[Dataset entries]

- - - -

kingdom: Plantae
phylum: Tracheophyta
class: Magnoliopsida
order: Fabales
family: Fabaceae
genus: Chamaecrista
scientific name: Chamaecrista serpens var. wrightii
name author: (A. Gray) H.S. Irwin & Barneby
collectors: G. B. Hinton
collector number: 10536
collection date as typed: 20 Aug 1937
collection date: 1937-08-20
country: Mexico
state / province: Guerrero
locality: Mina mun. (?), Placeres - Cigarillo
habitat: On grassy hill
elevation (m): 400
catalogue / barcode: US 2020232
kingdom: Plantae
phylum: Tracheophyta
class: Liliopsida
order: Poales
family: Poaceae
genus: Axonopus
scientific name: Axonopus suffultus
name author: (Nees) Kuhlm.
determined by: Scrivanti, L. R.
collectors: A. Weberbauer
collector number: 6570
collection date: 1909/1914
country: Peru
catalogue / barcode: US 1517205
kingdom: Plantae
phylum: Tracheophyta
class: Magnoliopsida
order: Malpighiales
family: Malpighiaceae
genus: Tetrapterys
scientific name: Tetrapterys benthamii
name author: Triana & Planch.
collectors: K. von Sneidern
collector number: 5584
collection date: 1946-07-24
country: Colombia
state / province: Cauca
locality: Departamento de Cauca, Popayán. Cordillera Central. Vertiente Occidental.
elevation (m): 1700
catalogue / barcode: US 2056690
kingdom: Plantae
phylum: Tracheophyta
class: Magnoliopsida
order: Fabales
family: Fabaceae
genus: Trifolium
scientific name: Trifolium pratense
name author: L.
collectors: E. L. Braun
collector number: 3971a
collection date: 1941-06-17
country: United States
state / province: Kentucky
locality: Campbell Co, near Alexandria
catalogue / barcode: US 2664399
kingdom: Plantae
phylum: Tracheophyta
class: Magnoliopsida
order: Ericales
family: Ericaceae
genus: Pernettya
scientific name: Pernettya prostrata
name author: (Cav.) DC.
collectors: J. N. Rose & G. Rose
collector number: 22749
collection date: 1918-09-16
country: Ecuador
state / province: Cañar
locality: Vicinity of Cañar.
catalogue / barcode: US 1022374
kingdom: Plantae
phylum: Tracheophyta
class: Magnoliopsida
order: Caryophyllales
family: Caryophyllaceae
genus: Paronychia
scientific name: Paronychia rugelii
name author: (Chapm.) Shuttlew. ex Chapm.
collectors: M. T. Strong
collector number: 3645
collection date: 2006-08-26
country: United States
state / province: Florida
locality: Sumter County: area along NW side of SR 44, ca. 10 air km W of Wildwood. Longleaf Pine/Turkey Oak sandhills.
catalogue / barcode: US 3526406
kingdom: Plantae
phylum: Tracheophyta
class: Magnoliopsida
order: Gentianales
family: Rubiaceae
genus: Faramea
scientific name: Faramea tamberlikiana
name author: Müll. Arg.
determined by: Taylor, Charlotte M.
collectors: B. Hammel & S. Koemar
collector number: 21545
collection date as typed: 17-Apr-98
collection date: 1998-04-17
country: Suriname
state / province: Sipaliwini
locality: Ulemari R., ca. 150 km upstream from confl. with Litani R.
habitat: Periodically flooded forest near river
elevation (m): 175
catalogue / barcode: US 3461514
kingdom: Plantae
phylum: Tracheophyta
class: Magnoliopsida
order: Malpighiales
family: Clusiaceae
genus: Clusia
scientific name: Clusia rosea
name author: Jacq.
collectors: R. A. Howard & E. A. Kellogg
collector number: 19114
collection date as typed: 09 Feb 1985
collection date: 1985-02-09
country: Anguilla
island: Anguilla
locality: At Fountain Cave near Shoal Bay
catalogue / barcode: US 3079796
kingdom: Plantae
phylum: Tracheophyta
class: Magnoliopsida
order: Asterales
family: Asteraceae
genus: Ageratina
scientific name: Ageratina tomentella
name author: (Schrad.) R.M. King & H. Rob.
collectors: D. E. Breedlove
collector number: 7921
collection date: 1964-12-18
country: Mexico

- - - -

■ **TASK BRIEF**: In everything from the line containing "name author: Jacq." down through the end of the records, swap "collectors" for "collected by" and give those lines again with nothing else changed.

■ **ANSWER FOR THE TASK**:
name author: Jacq.
collected by: R. A. Howard & E. A. Kellogg
collector number: 19114
collection date as typed: 09 Feb 1985
collection date: 1985-02-09
country: Anguilla
island: Anguilla
locality: At Fountain Cave near Shoal Bay
catalogue / barcode: US 3079796
kingdom: Plantae
phylum: Tracheophyta
class: Magnoliopsida
order: Asterales
family: Asteraceae
genus: Ageratina
scientific name: Ageratina tomentella
name author: (Schrad.) R.M. King & H. Rob.
collected by: D. E. Breedlove
collector number: 7921
collection date: 1964-12-18
country: Mexico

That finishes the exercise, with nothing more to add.